À 14 ans, en 1964, Guy Balensi vient visiter le Trianon avec son grand père, qui avait déjà acquis trois salles dans Paris : le Savoie, boulevard Voltaire, l'Exelmans (en 1963), le Cyrano Roquette. Puis, plus tard, la Cigale et le Montmartre.
Adolescence dans le 16ème, lycée Claude Bernard. Notre interlocuteur se souvient, au Trianon, d'un western en noir et blanc, avec Marilyn Monroe.[La rivière sans retour d'Otto Preminger ? Les désaxés étaient en couleurs... ]
Déjà en 1964, les spectateurs étaient majoritairement maghrébins et africains : le ticket pour la séance du matin coûtait 80 centimes, un franc à partir de midi. La mode des péplums (les Samsons) est suivie par celles des films de cape et d'épée, puis de 1966 à 1972 déferlent les western spaghetti.
Dans les années 1970, le Trianon se spécialise dans les films de karaté et de kung-fu, l'époque de Bruce Lee va durer une vingtaine d'années.
Mais les spectateurs sont de plus en plus rares ; concurrence de la télévision et du magnétoscope, l'activité s'arrête en 1992. Entre-temps, la Cigale, elle aussi, est vendue.
1992 - Le choix de la polyvalence sera le bon.

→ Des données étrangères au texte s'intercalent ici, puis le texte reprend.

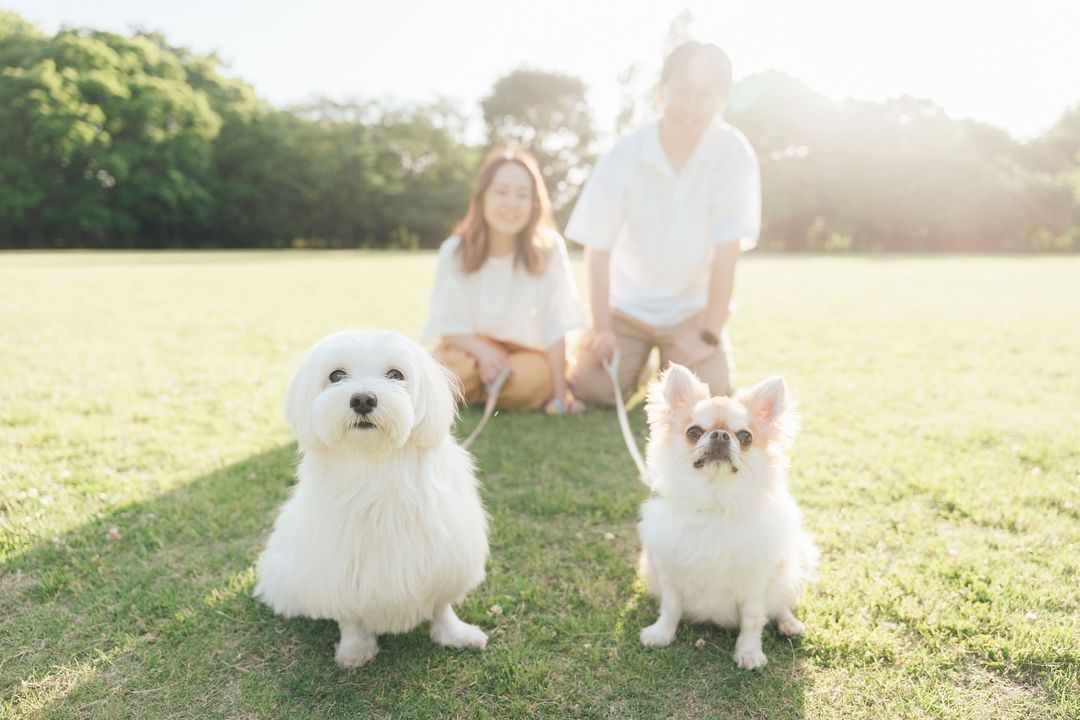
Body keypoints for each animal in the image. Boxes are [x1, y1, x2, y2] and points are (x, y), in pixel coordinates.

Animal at [254, 329, 489, 668]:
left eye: (396, 374)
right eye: (336, 375)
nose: (363, 399)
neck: (375, 460)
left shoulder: (445, 554)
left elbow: (441, 605)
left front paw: (454, 634)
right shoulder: (338, 567)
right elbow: (349, 617)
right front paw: (354, 651)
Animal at [636, 364, 818, 669]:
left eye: (745, 437)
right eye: (694, 431)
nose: (721, 435)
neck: (715, 502)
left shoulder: (756, 580)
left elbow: (753, 619)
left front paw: (749, 652)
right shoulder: (669, 569)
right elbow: (671, 607)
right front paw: (662, 633)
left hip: (797, 559)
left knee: (780, 603)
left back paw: (789, 624)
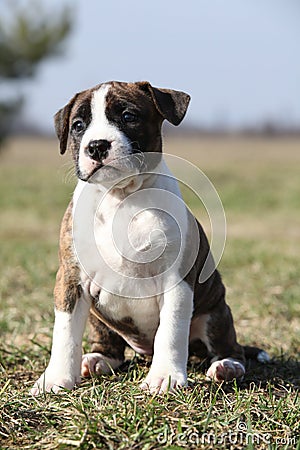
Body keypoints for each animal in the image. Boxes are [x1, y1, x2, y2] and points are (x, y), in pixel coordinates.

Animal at [31, 82, 270, 396]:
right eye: (78, 126)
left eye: (129, 116)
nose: (96, 146)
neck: (120, 196)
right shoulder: (71, 280)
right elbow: (65, 333)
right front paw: (55, 379)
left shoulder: (176, 281)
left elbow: (170, 331)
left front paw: (165, 377)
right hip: (98, 316)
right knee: (110, 345)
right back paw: (96, 360)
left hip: (216, 312)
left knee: (228, 346)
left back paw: (227, 366)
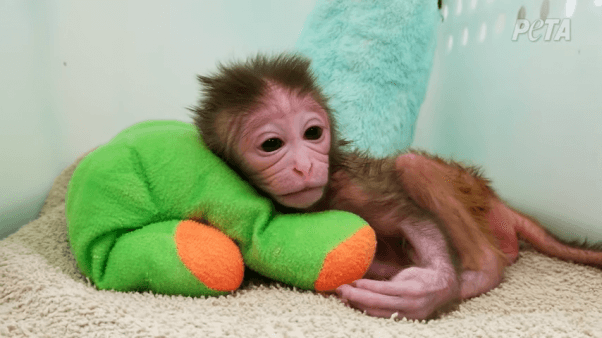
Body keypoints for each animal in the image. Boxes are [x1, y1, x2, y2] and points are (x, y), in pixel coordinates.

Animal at [191, 52, 600, 320]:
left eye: (312, 134)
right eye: (272, 144)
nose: (305, 166)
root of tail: (499, 201)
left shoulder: (351, 186)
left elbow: (411, 221)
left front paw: (429, 288)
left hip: (470, 191)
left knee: (410, 164)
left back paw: (481, 272)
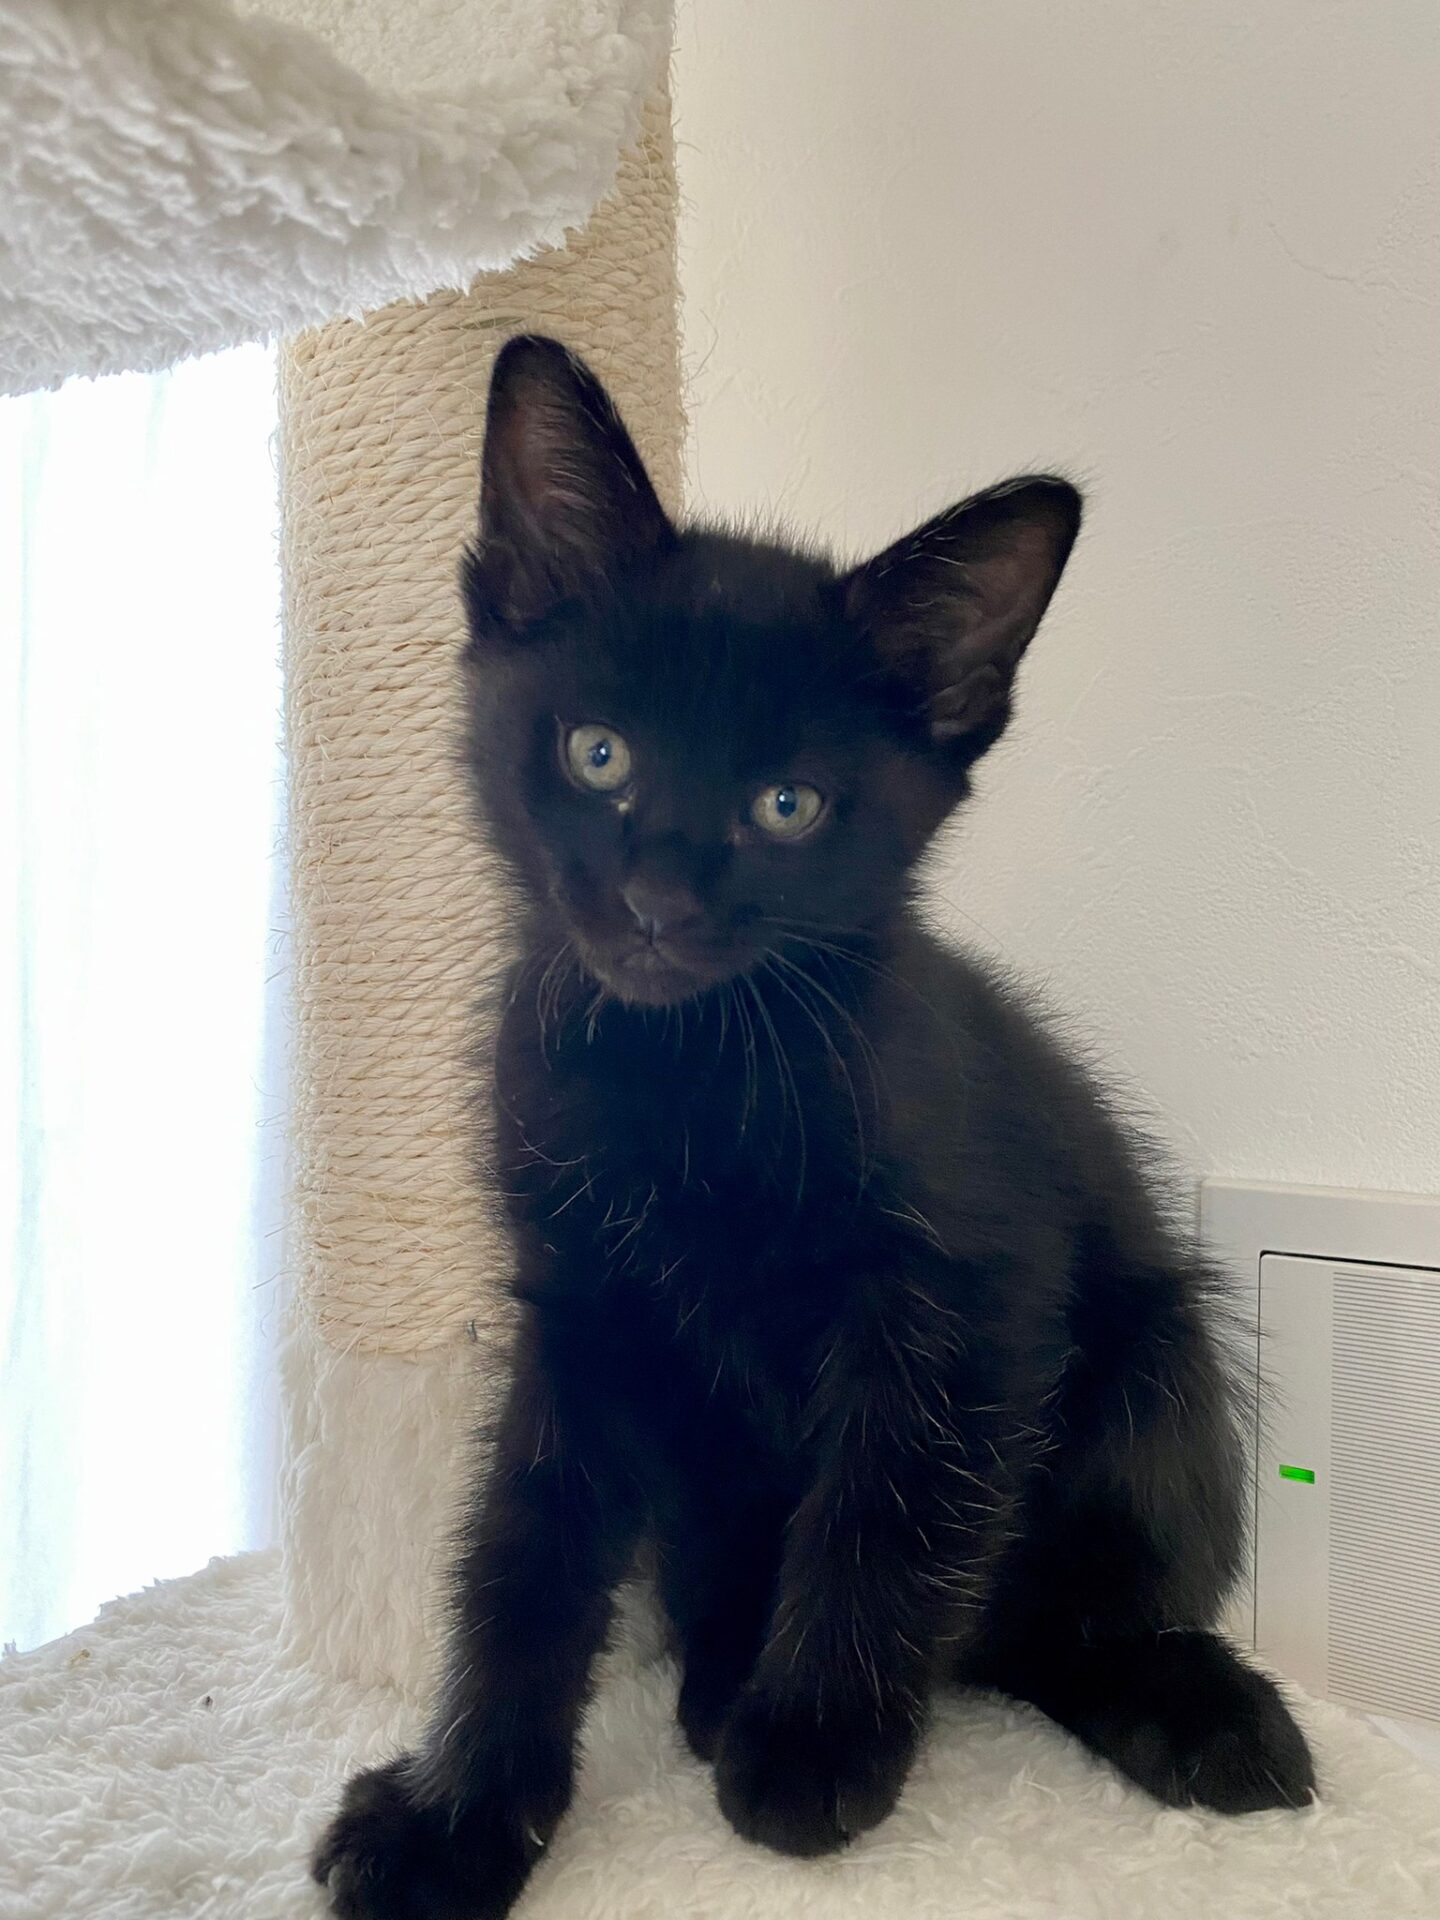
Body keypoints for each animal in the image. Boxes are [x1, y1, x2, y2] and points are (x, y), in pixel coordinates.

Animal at [313, 336, 1315, 1919]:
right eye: (598, 755)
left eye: (790, 806)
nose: (657, 901)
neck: (688, 1065)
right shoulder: (579, 1309)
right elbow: (523, 1549)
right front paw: (460, 1812)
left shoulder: (965, 1289)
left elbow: (891, 1504)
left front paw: (816, 1747)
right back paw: (722, 1674)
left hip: (1163, 1365)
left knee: (1069, 1615)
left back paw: (1198, 1712)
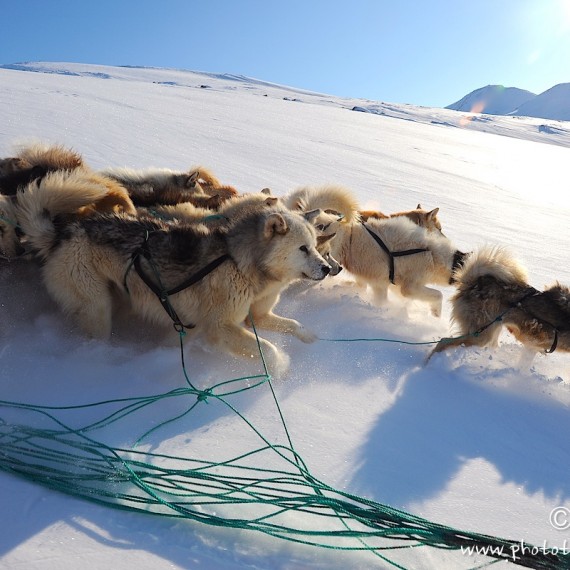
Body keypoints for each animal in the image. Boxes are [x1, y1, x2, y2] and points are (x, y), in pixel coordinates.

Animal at [15, 183, 330, 378]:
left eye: (315, 246)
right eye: (303, 249)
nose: (327, 269)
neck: (242, 263)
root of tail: (62, 233)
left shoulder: (257, 315)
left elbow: (293, 325)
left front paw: (312, 338)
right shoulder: (220, 327)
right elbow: (269, 350)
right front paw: (280, 370)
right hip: (98, 308)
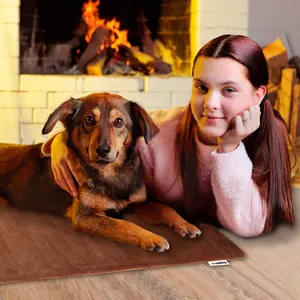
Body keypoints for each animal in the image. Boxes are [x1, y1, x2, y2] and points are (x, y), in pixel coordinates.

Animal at [0, 93, 202, 251]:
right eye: (89, 119)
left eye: (119, 122)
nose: (103, 150)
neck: (112, 174)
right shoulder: (85, 216)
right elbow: (125, 224)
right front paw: (151, 237)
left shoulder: (139, 204)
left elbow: (164, 207)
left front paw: (185, 224)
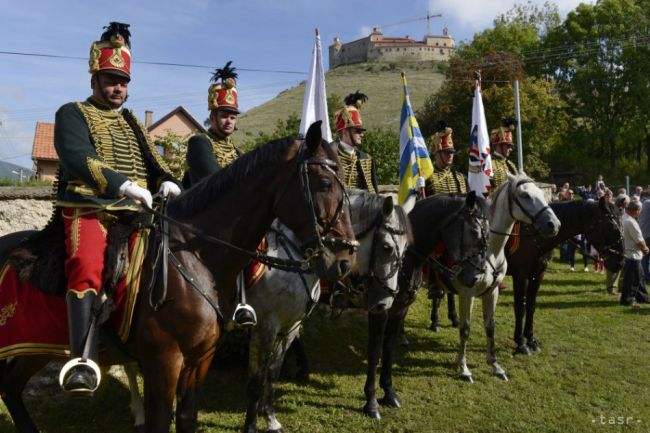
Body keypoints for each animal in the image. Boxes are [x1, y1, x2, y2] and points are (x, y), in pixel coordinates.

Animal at [0, 121, 354, 432]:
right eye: (325, 184)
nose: (344, 260)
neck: (195, 257)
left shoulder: (203, 359)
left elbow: (190, 416)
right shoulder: (166, 361)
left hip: (36, 348)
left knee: (11, 386)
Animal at [506, 198, 624, 354]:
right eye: (612, 228)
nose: (619, 262)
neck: (534, 233)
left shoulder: (538, 274)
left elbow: (531, 306)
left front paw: (531, 340)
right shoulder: (521, 275)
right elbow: (520, 308)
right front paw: (521, 343)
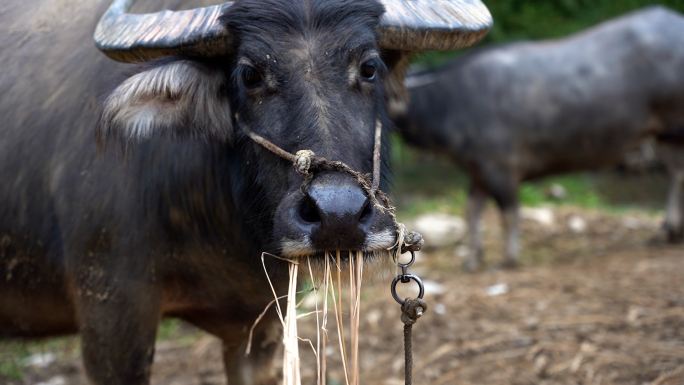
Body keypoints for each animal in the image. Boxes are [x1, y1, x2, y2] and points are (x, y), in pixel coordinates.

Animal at [392, 6, 684, 270]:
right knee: (675, 172)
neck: (451, 101)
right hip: (666, 134)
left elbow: (509, 213)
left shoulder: (501, 169)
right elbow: (471, 211)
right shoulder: (477, 172)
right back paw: (670, 231)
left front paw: (508, 259)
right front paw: (473, 258)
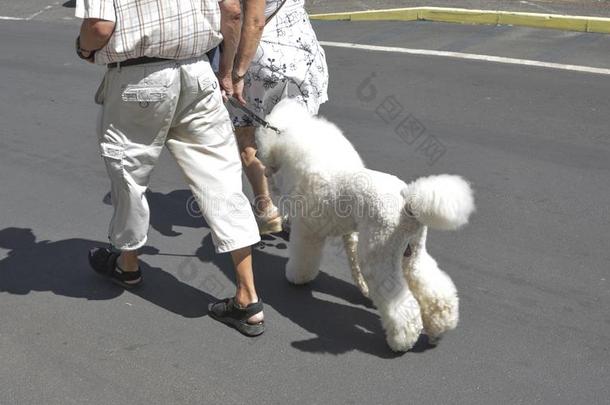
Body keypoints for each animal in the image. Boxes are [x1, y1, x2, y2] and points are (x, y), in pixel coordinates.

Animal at [254, 99, 472, 352]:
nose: (258, 158)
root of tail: (408, 202)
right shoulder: (353, 230)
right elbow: (352, 256)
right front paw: (363, 288)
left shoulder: (308, 229)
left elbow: (304, 256)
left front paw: (297, 277)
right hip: (411, 251)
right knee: (431, 286)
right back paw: (440, 326)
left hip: (381, 250)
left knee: (399, 302)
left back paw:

Guy Balensi reprend la gestion du Trianon. «Au feeling', il fait le choix de la polyvalence, dont rétrospectivement il se félicite. Le premier spectacle, La Périchole lui laisse le souvenir d'un exemple de 'mixité sociale' : les dames du 16e arrivaient dans le quartier en avance pour aller faire des emplettes chez Tati ; elles comparaient leurs bonnes affaires au vestiaire, où elles déposaient leurs sacs aux carreaux Vichy et leur manteau de vison.